• _Exercise requirements_: Once the line containing "Условия доставки" is found in the entries below, reproduce it and every line after it, stopping at and including the line containing "Encanador no Residencial Sao Jose"; reproduce nothing else, and keep each line exact.

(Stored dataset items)
******

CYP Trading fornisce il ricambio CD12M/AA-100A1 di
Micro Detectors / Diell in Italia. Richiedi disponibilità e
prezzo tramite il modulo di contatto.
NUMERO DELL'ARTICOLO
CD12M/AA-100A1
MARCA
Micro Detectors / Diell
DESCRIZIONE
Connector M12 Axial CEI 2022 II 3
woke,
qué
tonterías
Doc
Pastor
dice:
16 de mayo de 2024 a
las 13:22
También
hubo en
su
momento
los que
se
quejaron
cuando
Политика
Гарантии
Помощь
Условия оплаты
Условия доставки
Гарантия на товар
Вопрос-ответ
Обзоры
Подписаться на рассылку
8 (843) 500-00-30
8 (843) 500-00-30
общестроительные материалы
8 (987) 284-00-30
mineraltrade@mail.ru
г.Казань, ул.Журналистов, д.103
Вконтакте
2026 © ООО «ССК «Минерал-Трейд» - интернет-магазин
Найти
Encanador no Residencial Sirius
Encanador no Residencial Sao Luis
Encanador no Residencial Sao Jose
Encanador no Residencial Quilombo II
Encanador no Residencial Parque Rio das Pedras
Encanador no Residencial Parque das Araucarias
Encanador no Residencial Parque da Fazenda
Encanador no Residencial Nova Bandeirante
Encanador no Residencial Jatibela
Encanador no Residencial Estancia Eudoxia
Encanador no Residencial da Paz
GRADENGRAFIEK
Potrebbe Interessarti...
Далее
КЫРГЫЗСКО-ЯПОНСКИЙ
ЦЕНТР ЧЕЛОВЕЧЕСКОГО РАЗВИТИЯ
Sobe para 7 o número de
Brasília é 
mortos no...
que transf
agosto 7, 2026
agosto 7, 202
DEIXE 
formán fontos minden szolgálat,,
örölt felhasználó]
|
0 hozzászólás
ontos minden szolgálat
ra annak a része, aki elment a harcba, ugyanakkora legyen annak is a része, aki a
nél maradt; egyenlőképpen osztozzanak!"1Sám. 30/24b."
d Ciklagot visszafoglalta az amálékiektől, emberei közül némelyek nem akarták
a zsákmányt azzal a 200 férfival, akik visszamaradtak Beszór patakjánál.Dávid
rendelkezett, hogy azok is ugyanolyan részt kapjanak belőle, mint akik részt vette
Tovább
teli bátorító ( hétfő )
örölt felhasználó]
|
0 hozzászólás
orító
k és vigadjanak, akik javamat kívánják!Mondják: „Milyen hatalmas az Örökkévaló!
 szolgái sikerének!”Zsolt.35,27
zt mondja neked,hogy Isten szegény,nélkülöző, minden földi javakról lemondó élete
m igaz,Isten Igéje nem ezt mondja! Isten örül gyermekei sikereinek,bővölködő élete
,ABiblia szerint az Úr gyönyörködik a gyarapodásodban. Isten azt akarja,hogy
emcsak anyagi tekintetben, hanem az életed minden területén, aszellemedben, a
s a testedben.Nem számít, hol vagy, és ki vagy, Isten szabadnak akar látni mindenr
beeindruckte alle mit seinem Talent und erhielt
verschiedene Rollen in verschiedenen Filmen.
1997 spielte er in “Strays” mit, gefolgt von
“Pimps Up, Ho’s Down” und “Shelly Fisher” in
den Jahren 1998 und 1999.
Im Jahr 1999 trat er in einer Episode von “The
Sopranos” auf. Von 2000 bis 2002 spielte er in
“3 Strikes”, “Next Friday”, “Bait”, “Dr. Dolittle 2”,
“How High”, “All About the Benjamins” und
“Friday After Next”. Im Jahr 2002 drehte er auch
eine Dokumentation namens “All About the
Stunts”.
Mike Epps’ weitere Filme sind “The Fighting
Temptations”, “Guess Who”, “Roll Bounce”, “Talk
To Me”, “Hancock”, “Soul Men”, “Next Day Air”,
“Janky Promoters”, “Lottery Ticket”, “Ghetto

******

• _Solution for this exercise_:
Условия доставки
Гарантия на товар
Вопрос-ответ
Обзоры
Подписаться на рассылку
8 (843) 500-00-30
8 (843) 500-00-30
общестроительные материалы
8 (987) 284-00-30
mineraltrade@mail.ru
г.Казань, ул.Журналистов, д.103
Вконтакте
2026 © ООО «ССК «Минерал-Трейд» - интернет-магазин
Найти
Encanador no Residencial Sirius
Encanador no Residencial Sao Luis
Encanador no Residencial Sao Jose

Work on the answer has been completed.